Over the course of the next few weeks, I tried the book on everyone I knew who had problems. All of them said the book helped them, and all of them read about a different person. I couldn't explain it, nor did I want to. If it was magic, I simply accepted it. To examine it too much might have damaged it in some way. You might think this acceptance is strange, but after experiencing how much Ways helped me, I didn't want to somehow upset the book's charm by investigating it too thoroughly.



In the end, I ran out of people to lend it to. I remembered what Bertha had said, that I shouldn't forget to write my name in it. I turned to the back pages and wrote, Lina, 2008. I skim read some of the other names, wondering at their stories. One leapt out at me and I staggered, then sat down in shock. Beatrice, 1963. Beatrice was my grandmother....



My grandmother had read this book! As I tried to let this sink in, I remembered my mother's story about my gran - about how one day, she'd simply got up and carried on, leaving the weight of her grief behind. Now I knew why.

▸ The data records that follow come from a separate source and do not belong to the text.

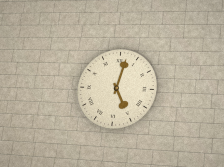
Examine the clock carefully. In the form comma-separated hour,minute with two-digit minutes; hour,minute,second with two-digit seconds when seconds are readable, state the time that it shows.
5,02
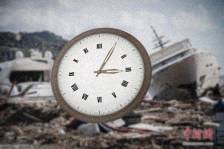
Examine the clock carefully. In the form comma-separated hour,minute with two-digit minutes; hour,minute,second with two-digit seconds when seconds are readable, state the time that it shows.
3,05
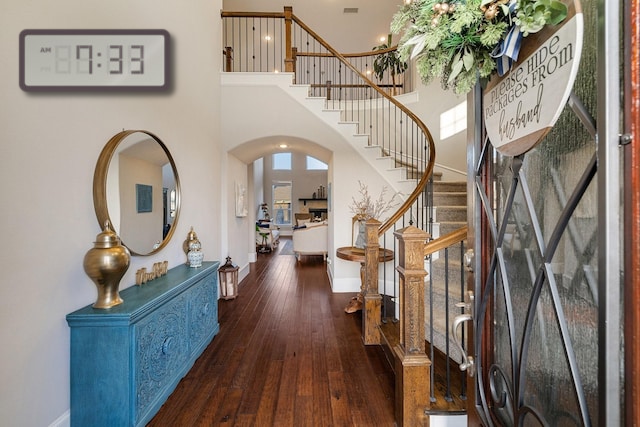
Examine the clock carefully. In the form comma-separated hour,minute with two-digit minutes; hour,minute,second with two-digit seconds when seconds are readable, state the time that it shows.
7,33
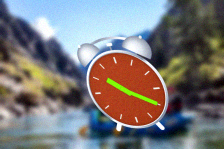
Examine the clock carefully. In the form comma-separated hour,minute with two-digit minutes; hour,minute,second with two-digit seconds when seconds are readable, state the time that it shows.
10,20
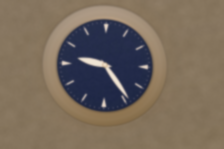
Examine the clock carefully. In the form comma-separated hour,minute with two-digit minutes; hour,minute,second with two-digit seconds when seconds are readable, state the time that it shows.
9,24
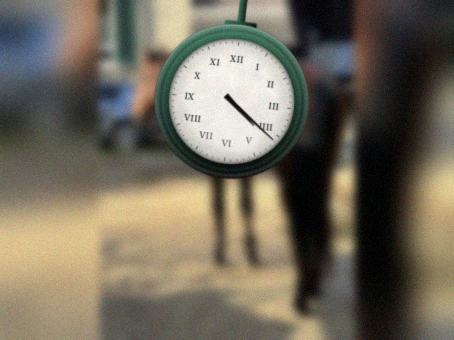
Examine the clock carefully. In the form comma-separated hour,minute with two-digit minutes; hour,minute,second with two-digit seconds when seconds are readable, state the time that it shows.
4,21
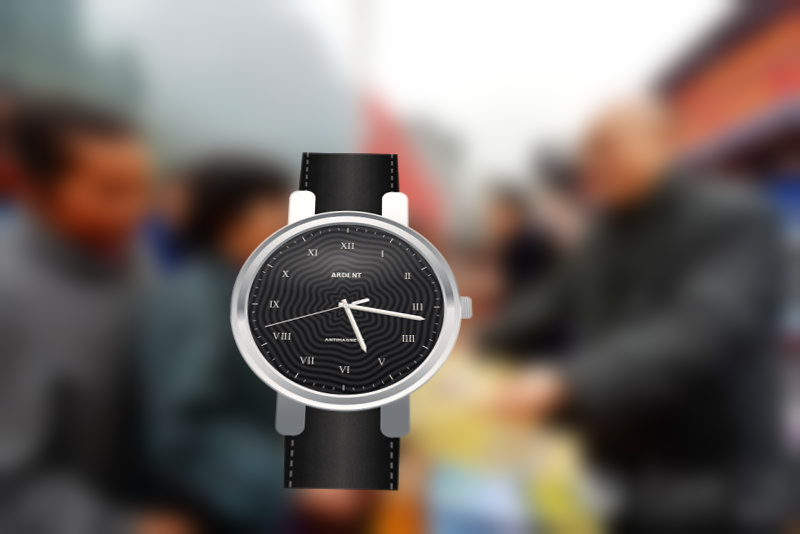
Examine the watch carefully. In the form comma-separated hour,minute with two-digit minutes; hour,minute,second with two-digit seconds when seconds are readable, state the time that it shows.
5,16,42
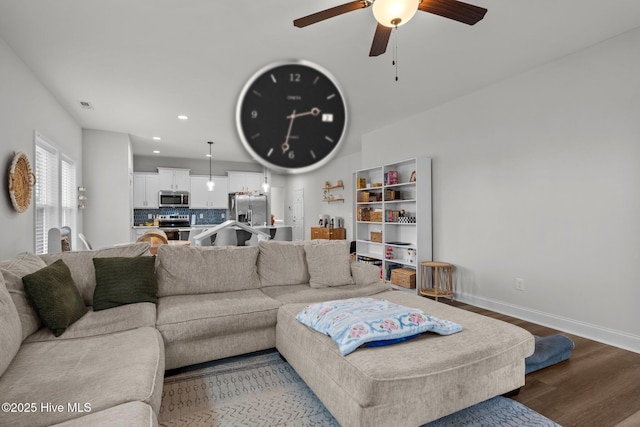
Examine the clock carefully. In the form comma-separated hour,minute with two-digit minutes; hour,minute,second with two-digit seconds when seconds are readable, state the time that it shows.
2,32
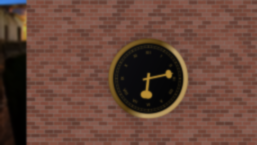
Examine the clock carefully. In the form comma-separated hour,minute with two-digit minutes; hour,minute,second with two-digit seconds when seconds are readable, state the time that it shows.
6,13
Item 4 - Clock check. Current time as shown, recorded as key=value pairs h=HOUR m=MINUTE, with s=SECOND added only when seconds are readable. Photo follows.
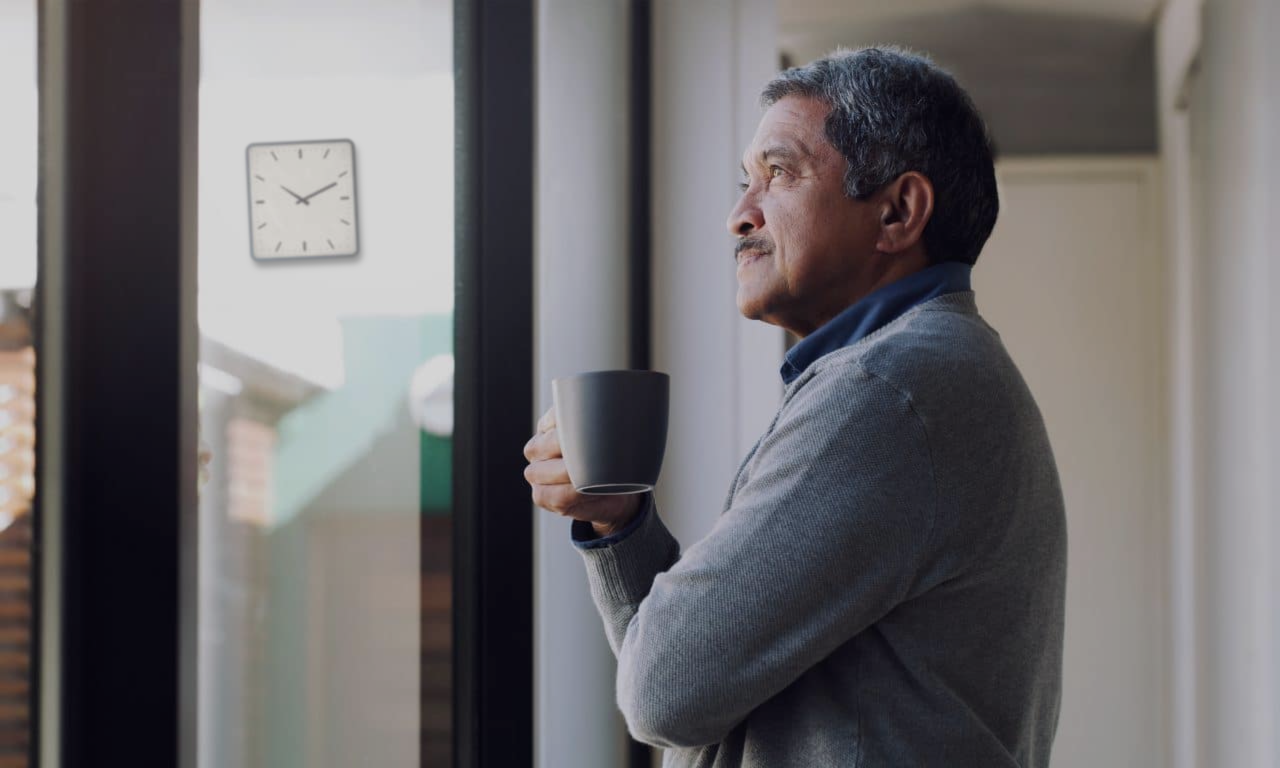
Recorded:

I sat with the book on my lap, wondering about fate and destiny, and if we really had any choices in life, or if it was all preordained....



As I was closing the book, I noticed some words in embossed lettering inside the back cover.



Let the words free



I knew, then, that it was time to let the book go.



* * *



"I'm proud of you, Mum," Becky said.



We were standing behind our stall at the car-boot sale. The gates were about to open, to let in the hundreds of people who'd come and see what we had for sale. I looked at our arrangement proudly. Becky had done a great job of constructing a pole on which to hang Jim's clothes, and they flapped slowly in the breeze. Many of his books lined the table and some of his painting gear was laid out neatly next to them.



Becky and I had things to sell, too, and they sat amongst the bits and pieces that had belonged to Jim's life.



In front of everything, just waiting for the right person to come along, was Ways.



* * *



Well, there it is. I hope you enjoyed it, and I hope you were able to suspend your disbelief long enough to listen. If Ways ever finds you, it'll be because you need it. The book will tell you what you need to know, and I wish you well.



Share the wisdom - and don't forget to write your name in the back pages.